### [Task brief]
Search the data for the word "black" and copy out every line that has it.

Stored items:
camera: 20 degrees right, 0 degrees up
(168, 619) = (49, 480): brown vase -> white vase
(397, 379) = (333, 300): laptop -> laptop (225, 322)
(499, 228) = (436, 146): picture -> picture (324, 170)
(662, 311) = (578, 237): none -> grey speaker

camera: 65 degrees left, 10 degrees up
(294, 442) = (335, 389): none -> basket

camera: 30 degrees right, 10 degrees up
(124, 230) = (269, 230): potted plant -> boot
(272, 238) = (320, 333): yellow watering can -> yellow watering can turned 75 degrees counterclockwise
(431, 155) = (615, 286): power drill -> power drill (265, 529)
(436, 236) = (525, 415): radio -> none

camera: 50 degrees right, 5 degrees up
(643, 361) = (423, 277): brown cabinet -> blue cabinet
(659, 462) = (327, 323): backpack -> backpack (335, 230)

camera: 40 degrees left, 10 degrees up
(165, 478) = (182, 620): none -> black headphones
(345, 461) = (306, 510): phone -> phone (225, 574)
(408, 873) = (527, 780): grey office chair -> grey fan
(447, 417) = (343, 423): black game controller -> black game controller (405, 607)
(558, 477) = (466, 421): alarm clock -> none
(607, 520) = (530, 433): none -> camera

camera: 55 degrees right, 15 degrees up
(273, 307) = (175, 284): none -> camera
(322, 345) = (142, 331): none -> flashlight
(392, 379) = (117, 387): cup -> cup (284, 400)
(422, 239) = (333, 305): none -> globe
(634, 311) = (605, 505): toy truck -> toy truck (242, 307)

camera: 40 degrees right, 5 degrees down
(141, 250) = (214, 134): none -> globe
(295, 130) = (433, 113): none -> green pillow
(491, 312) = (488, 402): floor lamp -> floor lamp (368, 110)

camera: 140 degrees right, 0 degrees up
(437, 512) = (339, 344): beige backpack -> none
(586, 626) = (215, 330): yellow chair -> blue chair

### [Expected answer]
(165, 478) = (182, 620): none -> black headphones
(447, 417) = (343, 423): black game controller -> black game controller (405, 607)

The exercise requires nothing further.